#### Task
Search the listing below for the word "ceiling" and copy each line where it appears.

#### Data shown
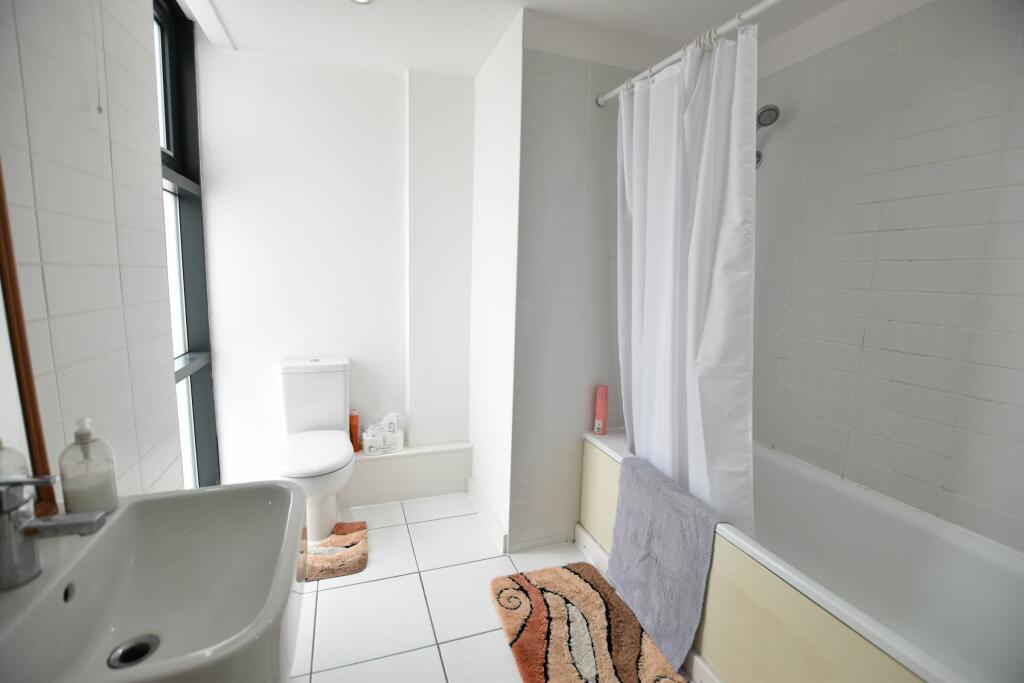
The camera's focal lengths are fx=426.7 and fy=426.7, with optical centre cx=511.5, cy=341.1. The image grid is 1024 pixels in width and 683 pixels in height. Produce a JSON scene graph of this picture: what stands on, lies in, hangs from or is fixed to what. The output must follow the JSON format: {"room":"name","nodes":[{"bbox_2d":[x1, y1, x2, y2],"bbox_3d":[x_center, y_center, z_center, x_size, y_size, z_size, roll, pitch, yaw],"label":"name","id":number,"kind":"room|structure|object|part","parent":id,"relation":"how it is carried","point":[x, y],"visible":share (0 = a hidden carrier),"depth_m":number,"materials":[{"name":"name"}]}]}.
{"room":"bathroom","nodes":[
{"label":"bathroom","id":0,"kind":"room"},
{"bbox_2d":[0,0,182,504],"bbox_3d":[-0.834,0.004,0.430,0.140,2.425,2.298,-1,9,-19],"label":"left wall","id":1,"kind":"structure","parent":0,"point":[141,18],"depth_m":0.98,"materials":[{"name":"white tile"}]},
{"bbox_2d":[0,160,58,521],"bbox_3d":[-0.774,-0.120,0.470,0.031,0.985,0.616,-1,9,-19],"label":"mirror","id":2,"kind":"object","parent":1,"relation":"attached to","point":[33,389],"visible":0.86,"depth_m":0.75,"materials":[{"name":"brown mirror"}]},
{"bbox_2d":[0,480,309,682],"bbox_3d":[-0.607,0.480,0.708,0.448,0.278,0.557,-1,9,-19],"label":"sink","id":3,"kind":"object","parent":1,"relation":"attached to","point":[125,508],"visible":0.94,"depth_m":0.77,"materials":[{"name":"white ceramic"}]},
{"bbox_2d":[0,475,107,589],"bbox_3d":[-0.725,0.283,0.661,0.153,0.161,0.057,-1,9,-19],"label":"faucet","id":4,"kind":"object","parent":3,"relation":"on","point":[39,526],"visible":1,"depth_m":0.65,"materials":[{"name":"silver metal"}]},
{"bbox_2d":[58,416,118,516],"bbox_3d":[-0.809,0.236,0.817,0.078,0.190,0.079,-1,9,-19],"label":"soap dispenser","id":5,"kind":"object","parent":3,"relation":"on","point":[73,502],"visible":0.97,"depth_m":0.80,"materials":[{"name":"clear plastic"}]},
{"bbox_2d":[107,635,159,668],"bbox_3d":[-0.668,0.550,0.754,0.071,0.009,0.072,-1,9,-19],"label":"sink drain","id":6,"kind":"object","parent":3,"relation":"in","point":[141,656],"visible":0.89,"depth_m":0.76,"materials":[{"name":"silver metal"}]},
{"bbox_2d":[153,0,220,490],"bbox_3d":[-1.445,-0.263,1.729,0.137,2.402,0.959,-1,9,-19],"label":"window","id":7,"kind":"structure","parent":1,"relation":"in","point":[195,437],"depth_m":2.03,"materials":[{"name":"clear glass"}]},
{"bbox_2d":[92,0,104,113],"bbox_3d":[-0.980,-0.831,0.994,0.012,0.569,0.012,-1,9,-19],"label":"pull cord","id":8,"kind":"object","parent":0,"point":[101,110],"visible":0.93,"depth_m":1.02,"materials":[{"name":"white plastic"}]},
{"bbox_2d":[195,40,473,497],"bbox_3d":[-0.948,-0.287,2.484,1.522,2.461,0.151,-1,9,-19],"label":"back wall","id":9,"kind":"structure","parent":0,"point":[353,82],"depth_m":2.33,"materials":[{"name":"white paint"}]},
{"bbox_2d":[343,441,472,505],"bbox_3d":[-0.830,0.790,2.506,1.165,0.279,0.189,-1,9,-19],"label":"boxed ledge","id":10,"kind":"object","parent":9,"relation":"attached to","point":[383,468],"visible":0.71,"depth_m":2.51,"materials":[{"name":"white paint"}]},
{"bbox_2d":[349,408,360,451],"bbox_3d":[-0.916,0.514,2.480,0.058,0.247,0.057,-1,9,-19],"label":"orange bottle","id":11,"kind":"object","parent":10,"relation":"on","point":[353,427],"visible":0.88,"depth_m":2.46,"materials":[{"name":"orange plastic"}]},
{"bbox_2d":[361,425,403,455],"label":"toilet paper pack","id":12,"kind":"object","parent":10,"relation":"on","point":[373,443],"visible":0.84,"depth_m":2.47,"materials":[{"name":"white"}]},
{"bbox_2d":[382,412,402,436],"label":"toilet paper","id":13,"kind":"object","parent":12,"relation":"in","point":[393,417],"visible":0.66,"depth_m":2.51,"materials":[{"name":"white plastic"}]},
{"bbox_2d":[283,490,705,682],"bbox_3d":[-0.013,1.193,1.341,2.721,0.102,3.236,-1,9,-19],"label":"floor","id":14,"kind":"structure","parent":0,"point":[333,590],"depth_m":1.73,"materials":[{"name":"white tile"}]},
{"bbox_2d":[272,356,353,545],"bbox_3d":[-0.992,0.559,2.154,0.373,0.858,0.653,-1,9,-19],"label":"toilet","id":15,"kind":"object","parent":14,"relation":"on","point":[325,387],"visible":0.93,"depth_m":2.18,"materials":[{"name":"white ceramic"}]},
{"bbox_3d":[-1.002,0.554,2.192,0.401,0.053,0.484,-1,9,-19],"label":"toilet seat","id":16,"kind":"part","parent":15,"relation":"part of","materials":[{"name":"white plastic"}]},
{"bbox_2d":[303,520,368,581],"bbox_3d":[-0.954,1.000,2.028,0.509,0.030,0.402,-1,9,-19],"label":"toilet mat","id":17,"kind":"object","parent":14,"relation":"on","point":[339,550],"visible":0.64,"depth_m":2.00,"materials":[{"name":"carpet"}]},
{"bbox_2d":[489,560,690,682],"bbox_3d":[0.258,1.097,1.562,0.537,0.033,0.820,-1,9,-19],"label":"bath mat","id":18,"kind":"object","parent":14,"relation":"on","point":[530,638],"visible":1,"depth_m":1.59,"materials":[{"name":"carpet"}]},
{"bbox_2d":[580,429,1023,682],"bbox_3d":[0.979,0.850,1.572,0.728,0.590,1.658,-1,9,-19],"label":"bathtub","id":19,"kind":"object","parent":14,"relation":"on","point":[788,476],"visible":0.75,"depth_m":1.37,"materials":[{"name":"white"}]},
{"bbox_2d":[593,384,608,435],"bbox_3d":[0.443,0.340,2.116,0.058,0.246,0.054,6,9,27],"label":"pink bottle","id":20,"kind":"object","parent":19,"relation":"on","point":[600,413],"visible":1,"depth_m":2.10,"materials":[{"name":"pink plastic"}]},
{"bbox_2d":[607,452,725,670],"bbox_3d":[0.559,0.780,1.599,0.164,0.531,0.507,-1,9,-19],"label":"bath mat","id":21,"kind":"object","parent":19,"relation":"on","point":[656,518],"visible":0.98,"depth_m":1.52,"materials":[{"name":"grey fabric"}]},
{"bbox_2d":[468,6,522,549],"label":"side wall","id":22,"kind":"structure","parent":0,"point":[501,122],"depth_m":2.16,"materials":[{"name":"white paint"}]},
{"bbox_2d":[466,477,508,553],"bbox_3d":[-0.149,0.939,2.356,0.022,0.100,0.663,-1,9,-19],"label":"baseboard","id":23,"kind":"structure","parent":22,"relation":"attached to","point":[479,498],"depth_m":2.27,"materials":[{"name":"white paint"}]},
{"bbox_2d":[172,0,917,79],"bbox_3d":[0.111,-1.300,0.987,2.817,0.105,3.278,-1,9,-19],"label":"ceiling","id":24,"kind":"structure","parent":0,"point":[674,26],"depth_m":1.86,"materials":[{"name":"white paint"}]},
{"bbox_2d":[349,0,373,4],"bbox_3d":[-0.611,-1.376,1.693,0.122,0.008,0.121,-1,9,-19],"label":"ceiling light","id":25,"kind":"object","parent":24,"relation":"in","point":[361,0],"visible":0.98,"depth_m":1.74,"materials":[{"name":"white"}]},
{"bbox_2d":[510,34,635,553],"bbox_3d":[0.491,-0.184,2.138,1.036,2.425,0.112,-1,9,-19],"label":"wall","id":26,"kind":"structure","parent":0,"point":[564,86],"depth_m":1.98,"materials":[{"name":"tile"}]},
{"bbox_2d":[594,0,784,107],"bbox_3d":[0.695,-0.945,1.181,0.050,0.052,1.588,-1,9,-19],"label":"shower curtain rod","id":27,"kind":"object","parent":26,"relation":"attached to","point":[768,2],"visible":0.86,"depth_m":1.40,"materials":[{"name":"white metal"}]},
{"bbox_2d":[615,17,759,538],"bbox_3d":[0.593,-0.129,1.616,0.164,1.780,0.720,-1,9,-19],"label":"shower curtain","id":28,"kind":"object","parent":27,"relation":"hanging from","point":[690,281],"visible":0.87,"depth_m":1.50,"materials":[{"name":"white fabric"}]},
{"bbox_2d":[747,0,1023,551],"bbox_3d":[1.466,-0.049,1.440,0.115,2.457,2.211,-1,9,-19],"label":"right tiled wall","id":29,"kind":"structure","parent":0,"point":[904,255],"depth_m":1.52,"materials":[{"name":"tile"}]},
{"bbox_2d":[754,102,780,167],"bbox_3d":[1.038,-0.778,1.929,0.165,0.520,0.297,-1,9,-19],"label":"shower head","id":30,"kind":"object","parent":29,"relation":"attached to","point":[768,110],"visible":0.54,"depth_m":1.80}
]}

#### Task solution
{"bbox_2d":[172,0,917,79],"bbox_3d":[0.111,-1.300,0.987,2.817,0.105,3.278,-1,9,-19],"label":"ceiling","id":24,"kind":"structure","parent":0,"point":[674,26],"depth_m":1.86,"materials":[{"name":"white paint"}]},
{"bbox_2d":[349,0,373,4],"bbox_3d":[-0.611,-1.376,1.693,0.122,0.008,0.121,-1,9,-19],"label":"ceiling light","id":25,"kind":"object","parent":24,"relation":"in","point":[361,0],"visible":0.98,"depth_m":1.74,"materials":[{"name":"white"}]},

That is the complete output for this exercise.